If it is health issues they are concerned about, send them to my website, or to Rich Roll, or Plant Proof. There are many great resources. Even find a Doctor in your city that supports plant-based eating – because if your family doctor is planting fear in their ears, it is hard for them!
If it is cooking an extra different meal for you that is the problem, I suggest getting proactive in the kitchen! Help out, cook your own meals – it can be fun and you might inspire you parent in the process.

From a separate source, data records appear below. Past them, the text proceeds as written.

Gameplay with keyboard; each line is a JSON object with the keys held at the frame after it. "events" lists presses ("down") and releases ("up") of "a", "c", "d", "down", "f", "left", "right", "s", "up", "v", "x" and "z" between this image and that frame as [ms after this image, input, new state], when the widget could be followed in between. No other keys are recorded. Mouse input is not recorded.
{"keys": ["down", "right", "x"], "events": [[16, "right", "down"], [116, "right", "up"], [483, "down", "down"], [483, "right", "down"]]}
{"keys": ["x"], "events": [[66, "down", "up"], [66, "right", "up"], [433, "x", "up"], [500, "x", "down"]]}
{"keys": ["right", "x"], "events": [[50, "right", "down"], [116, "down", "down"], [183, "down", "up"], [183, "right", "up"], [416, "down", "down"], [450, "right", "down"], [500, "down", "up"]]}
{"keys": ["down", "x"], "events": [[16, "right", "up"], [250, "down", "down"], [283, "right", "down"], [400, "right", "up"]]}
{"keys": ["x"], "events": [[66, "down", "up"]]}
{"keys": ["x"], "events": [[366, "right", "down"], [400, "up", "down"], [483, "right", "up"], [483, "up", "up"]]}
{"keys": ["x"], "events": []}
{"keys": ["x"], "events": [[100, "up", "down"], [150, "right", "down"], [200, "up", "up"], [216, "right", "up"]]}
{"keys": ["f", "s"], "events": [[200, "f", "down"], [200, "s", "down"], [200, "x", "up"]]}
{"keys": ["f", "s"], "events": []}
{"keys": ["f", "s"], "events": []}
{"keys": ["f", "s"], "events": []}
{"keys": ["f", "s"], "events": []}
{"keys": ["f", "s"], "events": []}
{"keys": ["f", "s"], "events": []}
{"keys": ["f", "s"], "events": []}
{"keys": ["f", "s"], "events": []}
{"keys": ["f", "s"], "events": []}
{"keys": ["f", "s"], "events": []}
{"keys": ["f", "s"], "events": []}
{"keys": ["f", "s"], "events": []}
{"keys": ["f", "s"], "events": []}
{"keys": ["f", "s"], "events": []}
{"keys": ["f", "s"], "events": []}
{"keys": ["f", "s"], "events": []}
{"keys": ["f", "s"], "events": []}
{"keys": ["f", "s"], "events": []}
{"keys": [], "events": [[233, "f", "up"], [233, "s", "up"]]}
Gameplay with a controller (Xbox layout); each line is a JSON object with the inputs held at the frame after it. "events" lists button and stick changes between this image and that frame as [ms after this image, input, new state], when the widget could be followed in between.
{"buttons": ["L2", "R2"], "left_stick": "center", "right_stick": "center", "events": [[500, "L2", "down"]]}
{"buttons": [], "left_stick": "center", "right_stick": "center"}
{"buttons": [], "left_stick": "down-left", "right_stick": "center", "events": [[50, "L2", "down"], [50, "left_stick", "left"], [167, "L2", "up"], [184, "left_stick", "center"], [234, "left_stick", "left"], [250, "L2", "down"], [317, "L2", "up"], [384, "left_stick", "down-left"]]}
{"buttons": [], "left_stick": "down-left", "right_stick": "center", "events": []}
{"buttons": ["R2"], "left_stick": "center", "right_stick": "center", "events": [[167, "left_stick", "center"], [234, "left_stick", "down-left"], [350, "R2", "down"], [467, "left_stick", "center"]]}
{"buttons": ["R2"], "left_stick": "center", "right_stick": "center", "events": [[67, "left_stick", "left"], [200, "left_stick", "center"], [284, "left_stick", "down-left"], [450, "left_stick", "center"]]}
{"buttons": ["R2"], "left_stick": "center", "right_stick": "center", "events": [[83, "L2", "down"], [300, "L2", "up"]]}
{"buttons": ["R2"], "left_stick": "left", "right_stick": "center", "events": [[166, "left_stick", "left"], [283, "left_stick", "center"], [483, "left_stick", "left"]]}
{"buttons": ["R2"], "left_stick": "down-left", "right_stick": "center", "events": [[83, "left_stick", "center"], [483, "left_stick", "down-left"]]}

Oh, and lastly. Find a supportive community you can join and feel accepted in. Feeling alone is horrible and the truth is, it is super important to feel accepted somewhere in your life. Part of growing is learning to seek those out who have your back, where you can flourish and be heard and encouraged. If this is not in your family circle, FIND IT. I am not saying leave your family, but find some group you can spend time with or even write to and share stories and IDEAS. This is important. The world needs more people being compassionate and making CHANGE. You must know, you are NOT ALONE!
- Has there ever been a time when you felt rejected by someone due to being vegan? If yes, why do you think they reacted that way?
I have always felt deep in my heart that being vegan is right for me. Holding this truth in my core meant that no one has been able to wobble me with my resolution to live a peaceful life. There have been many many time others have attempted to, but in those moments I have to remember that that is their opinion, their belief system, NOT mine.
For me, someone trying to hit me at being vegan is like trying to hit out at me for being a woman. Not going to happen.
- How can vegans inspire older generations to adopt a compassionate lifestyle?
The biggest inspiration for any generation is to be an example. This is why I am passionate about encouraging those who go vegan, to do so in a healthy manner! Otherwise, if you get sick or tired, and blame it on the diet, no one is going to want to join you!! Also pointing them in the direction of well-researched articles, such as those done by the UN, or documentaries that have Doctors and scientist supporting veganism. The older generation was often raised to have the belief that what they say is the absolute truth!
- Who is your favorite animal rights activist and what makes them stand out in your opinion?
My favourite animal rights activist… mmm… I am inspired by all who make the choice to be compassionate but there are many many incredible people with resonating voices making an impact. Some that personally resonate with me include journalist Will Potter, politician Mark Pearson, yoga teacher, Seane Corne and of course, perhaps more publicly speaking about the environment but still touching on animal welfare, is Jane Goodall. All these people I feel are deeply committed to the work, with no personal agenda. They are not the people who have shiny social media, but who are doing the work. This is by no means a final list!
- What is your favourite vegan brand and why do you love to support them?
My favourite vegan brand, I couldn’t say just one. I don’t buy too many things as I try to be conscious of the impact of consumerism! But I do have a new bag by Angela Roi which I love. It is good quality and mid-price range.
p.s. – All rights to photographs belong to Gemma Davis.